This past weekend was the first weekend of my Christmas vacation (I hadn’t had a chance to use more than 2-3 vacation days all year long, so I have a bunch to burn up). With nothing on the docket, and really feeling in a “philatelic mood” on the spur of the moment I decided to drive up to the ASDA show in Lombard, IL.
I had not been to this venue before (Lindner Conference Center). The drive up was VERY easy, only about 2 hours door to door. Unfortunately it rained nonstop… all day long.
The show had about 15 dealers, many of whom I knew from Chicagopex and Indypex, but there were a couple I had not done business with before. One in particular had a number of nice pieces, so overall the trip was quite worthwhile.

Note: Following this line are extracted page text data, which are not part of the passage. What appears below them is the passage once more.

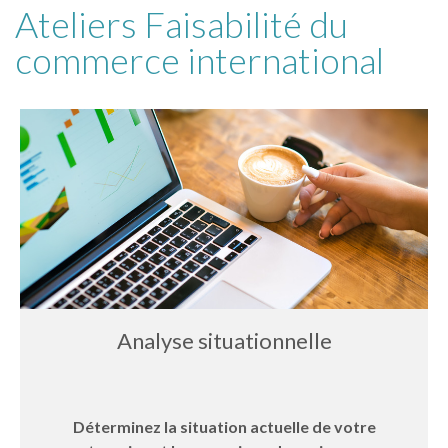
Ateliers Faisabilité du
commerce international
Analyse situationnelle
Déterminez la situation actuelle de votre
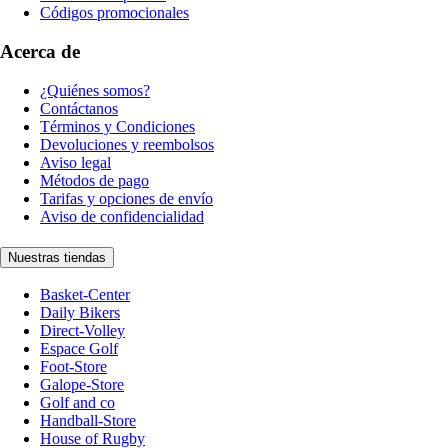
Códigos promocionales
Acerca de
¿Quiénes somos?
Contáctanos
Términos y Condiciones
Devoluciones y reembolsos
Aviso legal
Métodos de pago
Tarifas y opciones de envío
Aviso de confidencialidad
Nuestras tiendas
Basket-Center
Daily Bikers
Direct-Volley
Espace Golf
Foot-Store
Galope-Store
Golf and co
Handball-Store
House of Rugby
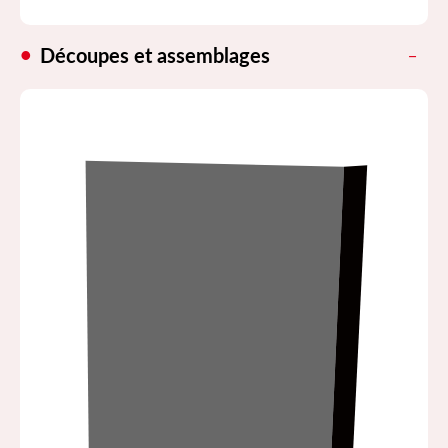
Découpes et assemblages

I bought a small revenue collection in a tiny stockbook. The most surprising items in it though, turned out to be rather unexpected. A set of 4 stamps that appear to be locals, but are actually fantasies:
I figured that being fantasies, they would be of nominal value… apparently I was wrong. I found 3 different eBay results for partial sets ranging from $60 to $100.
There’s gotta be some sort of story around these…
Outside of the the collection the individual keepers from the day are the following:
A nice CDV with a part perforate pair (R1b).
A check with a nice SON cancel from the Keystone Bridge Co.
A check from 1898, from the H.B. Smith Co. of Westfield Mass, manufacturer of boilers, with not only a crisp ornate handstamp, but a nice image of a boiler in the middle of the check.
Lastly, the one piece that made the trip worthehile: A cover with a revenue (R211) illegally used as postage… but not just any cover. A paquebot cover. This cover was sent from the S.S. Arabic, and canceled in Cherbourg-Octeville, in Normandy, France.
The S.S. Arabic was sunk off the cost of Ireland, en route to America, on August 19, 1915 by the German submarine U-24. According to Wikipedia (http://en.wikipedia.org/wiki/SS_Ara…%281902%29), this incident had significant impact on U.S.-German foreign policy and submarine warfare.
The stamp on the cover was first issued in 1914, and the ship was sunk in 1915, but the datestamp doesn’t appear to correlate to that period, but I don’t know how to read the format.
I’ve included a closeup of one of the datestamps below the cover. Does anyone know how to read this format?
[UPDATE: Members on another board determined the answer to the cover. It’s a different “S.S. Arabic”, not the one that immediately comes up in Google. The cover was canceled January 20, 1929.]